Quarante ans après Macadam à deux voies, film marquant de la contre-culture américaine, Road to nowhere, est vraisemblablement un grand film de la jeune culture numérique d'aujourd'hui. Si, par sa virtuosité scénaristique, le film fait souvent penser à Lynch ou De Palma, il s'en démarque par sa subtilité à faire fonctionner différents niveaux de récits sans marquer leur franchissement. Un premier niveau de vérité est celui de l'affaire Duran-Tachen conclue par un double suicide. Un second est celui du script, conclu par un faux suicide. Un troisième niveau est celui imaginé par l'enquêteur Brotherton d'une Laurel qui serait Duran. Un quatrième est celui de Mitchell qui aurait toujours pressenti cela et qui, dans le DVD qu'il montre, introduit tout aussi bien les séquences du film que cette hypothèse d'une adéquation entre le personnage et l'actrice. Cela le conduit, in fine, à se servir de la caméra pour conclure le film. Surplombant le tout, le blog (sorte de road to nowhere) de Nathalie Post, qui s'est toujours défendue de toute interprétation comme la chanson du générique. Celle-ci nous invite à ne pas se fier aux multiples pistes que ne manqueront pas de suivre les enquêteurs alors que cela mène justement à rien, juste à quoi on peut s'arranger avec les fausses pistes.
Une histoire vraie
Parmi les multiples fausses pistes, il n'est pas interdit de commencer par la dernière, celle qui affirme dans le générique que c'est "Une histoire vraie". Certes ni Duran ni Tachen ni Mitchell n'existent dans la vraie vie mais l'histoire racontée dans le film est "vraie" dans le sens où le film est tourné dans la maison de Monte Hellman, le chien du Mitchell est le sien et les mot qu'il lui fait prononcer à Mitchell sur le travail décisif du metteur en scène, calqués sur le mot de Samuel Fuller "le cinéma, c'est trois choses, premièrement de l'action, deuxièmement de l'action, troisièmement de l'action" où action est remplacé par le casting est l'un des leitmotiv de Monte Hellman. Quant à la direction d'acteurs, reprenant un mot attribué au même Samuel Fuller répondant à Robert Stark rapporté par Mitchell selon quoi il doit "ne pas jouer" est aussi l'un des leitmotivs de Hellman.
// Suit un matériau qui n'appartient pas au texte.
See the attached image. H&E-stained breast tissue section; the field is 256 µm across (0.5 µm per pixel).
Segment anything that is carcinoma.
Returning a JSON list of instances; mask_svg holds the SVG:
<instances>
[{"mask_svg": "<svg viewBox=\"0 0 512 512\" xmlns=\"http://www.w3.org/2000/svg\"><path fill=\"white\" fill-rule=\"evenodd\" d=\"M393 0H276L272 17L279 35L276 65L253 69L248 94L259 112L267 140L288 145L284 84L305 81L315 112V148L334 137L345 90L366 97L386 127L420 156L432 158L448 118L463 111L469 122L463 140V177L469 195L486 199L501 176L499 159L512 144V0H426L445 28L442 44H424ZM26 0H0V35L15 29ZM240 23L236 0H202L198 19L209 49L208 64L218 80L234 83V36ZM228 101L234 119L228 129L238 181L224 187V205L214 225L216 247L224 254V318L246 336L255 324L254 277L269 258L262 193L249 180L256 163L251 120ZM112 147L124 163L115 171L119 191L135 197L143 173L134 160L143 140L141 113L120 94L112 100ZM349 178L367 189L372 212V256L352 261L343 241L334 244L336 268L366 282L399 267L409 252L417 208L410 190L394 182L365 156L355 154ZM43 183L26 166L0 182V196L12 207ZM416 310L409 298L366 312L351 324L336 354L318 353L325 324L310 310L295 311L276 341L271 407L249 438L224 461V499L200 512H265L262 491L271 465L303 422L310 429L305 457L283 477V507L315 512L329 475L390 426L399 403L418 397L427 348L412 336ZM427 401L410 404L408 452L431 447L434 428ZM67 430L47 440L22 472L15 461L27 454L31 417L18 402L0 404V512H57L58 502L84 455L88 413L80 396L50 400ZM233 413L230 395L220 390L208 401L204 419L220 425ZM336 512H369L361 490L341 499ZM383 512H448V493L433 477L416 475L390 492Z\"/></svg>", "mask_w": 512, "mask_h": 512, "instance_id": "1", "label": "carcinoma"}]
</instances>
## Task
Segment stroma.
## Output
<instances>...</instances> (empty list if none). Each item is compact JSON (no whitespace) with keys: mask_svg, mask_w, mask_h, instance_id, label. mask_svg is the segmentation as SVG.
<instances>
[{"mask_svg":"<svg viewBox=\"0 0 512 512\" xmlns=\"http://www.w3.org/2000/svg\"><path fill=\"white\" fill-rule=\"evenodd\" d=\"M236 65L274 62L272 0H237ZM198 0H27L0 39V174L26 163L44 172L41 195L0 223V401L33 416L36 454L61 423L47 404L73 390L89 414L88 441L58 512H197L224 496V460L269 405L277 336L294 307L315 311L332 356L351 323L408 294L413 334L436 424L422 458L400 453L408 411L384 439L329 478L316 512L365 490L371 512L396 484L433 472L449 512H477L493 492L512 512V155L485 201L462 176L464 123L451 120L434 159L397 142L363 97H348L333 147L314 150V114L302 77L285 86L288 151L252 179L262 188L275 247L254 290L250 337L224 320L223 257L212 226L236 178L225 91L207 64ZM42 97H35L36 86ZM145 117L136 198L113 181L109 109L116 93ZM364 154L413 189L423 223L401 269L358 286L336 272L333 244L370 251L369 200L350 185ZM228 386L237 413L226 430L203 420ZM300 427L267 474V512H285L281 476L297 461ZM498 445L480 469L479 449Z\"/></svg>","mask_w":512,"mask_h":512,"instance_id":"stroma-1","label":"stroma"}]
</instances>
Par ailleurs, le réalisateur dédie au début du générique final à Laurie Bird la fille de Macadam à deux voies avec qui Monte Hellman eut une aventure en 1971 avant son suicide en 1975. Le film présente une nouvelle dédicace à la fin du film, cette fois à Alan Coche, scénariste de China 9 qui inspire ici le personnage de Bruno. Alan Coche tua son épouse un soir d'ivresse puis se suicida. Est aussi remercié Lou Wiseman, patron de la Universal qui saborda la carrière de Macadam à deux voies. Monte Hellman, le considérant comme son pire ennemi, pense ainsi, superstitieusement, vaincre le mauvais sort.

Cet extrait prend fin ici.